* SELECTION *
○ ○ ○ ○

Josh is remarried to a sweet lady that I love.
Karen is engaged to a great guy who is good to my grandbabies.
Amber is expecting and is engaged to a wonderful guy.
Tino has found a lady that he loves.
And I have found a safe home in the Episcopal Church.
Life happens. Then life happens with those life happenings.
I can't always be forthcoming with the "stuff" in my life as I have been because most of the time it involves another person's in my life stuff. That is hard for me.
I am working as an office administrator at my church. My babysitter, Ashton, quit and is now moving to Washington State, so Michael goes to work with me. He loves people and loves to tease them by getting their noses. Most people love Michael and get his nose right back! :) It is a tricky situation, but I very much feel that I need to stay in permanent retirement from being a stay at home mom - too bad there's no retirement program for stay at home moms; I put in 25 years.
I am in the process of going back to college. Though it makes me nervous to go back to school at 46, I have always admired people who go back to school when they are even older than that (I keep reminding myself... ;) ) I am working toward an associates degree in Early Childhood Education. There is no money in it, and to be honest I keep thinking that I should go into something that actually pays a decent salary... but I can't turn away from this. I've tried! And I keep being nudged back to it.
I have no idea what I'll get my bachelor's in - it will probably present itself after I finish the first step. What a surprise it will be! (Have I ever mentioned that I detest surprises? ;) )
Life is: fine. busy. exhausting at times. But I have life. Being on this side of the ground looking down always makes the day better.

○ ○ ○ ○

* MATERIAL SHOWN *

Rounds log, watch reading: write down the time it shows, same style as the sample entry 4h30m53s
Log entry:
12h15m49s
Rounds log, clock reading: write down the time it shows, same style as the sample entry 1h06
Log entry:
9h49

○ ○ ○ ○

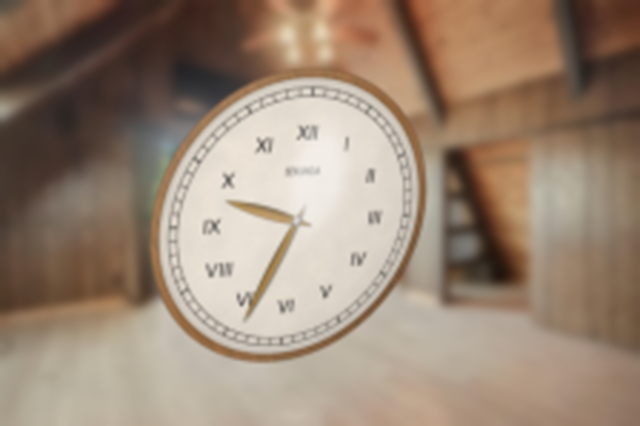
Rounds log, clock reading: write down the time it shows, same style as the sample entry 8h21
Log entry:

○ ○ ○ ○

* CHALLENGES *
1 - Answer these questions from the family update post:
(a) What job does the writer hold at church?
(b) At what age is the writer going back to school?
(c) What degree is the writer working toward?
2 - Please list every person mentioned by name in the family update post.

* ANSWERS BY TASK *
1 -
(a) Office administrator
(b) 46
(c) An associates degree in Early Childhood Education

2 - Josh, Karen, Amber, Tino, Ashton, Michael